___ Fonte ___

Soberania, redes sociais e recado para Trump: veja os principais pontos do discurso de Lula na ONU
Presidente brasileiro abriu discursos dos chefes de Estado na Assembleia Geral da ONU nesta terça e fez críticas aberta ao presidente norte-americano
Em tradicional discurso de abertura dos chefes de Estados da 80ª Assembleia Geral das Nações Unidas, nesta terça-feira (23), o presidente Luiz Inácio Lula da Silva defendeu a soberania nacional, mandou recado ao presidente dos Estados Unidos, Donald Trump, e defendeu a regulação das redes sociais.
Veja ponto a ponto:
- Recado a Trump
Em recado direto ao presidente norte-americano, Donald Trump, Lula disse que “atentados à soberania, sanções arbitrárias e intervenções unilaterais estão se tornando a regra”.

___ Entradas fornecidas ___

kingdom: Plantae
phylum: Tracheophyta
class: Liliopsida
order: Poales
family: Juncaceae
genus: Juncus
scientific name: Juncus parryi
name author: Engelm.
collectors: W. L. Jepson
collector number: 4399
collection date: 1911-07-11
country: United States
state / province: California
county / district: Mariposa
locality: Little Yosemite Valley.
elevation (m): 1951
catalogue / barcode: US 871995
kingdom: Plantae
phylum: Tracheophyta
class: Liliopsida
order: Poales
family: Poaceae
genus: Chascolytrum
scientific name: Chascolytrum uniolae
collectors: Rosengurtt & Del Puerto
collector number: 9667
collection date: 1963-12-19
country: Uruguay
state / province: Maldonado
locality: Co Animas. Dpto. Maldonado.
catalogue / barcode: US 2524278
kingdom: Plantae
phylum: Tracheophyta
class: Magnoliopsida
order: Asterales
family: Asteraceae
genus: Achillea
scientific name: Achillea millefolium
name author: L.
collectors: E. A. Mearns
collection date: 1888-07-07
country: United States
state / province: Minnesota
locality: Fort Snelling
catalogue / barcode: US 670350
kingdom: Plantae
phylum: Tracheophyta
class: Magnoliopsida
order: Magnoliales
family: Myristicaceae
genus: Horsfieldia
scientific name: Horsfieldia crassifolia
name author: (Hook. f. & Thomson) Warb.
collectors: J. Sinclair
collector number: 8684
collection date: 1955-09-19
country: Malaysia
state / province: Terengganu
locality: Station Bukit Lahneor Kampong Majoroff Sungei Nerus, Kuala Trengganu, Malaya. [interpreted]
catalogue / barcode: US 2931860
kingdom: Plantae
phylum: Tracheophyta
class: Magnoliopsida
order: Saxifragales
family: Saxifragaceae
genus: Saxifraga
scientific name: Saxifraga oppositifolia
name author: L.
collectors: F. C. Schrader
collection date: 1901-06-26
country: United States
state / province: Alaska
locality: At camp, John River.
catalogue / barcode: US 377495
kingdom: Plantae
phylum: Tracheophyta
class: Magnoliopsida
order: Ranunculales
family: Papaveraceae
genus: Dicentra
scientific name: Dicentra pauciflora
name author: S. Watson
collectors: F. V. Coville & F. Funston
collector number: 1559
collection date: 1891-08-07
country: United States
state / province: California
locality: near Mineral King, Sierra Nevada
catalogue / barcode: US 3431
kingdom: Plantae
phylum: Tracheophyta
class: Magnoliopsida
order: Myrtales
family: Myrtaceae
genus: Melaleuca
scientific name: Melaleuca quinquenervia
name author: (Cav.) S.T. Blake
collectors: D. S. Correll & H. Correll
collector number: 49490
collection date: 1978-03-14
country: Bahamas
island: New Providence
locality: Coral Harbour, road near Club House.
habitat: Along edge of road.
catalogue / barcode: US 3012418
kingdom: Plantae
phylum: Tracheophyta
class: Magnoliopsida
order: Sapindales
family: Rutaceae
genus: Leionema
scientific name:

___

## Descrição da tarefa
Transcreva, da fonte sobre o discurso de Lula na ONU, o trecho que vai de "Soberania, redes sociais" até "das redes sociais.".

## Solução
Soberania, redes sociais e recado para Trump: veja os principais pontos do discurso de Lula na ONU
Presidente brasileiro abriu discursos dos chefes de Estado na Assembleia Geral da ONU nesta terça e fez críticas aberta ao presidente norte-americano
Em tradicional discurso de abertura dos chefes de Estados da 80ª Assembleia Geral das Nações Unidas, nesta terça-feira (23), o presidente Luiz Inácio Lula da Silva defendeu a soberania nacional, mandou recado ao presidente dos Estados Unidos, Donald Trump, e defendeu a regulação das redes sociais.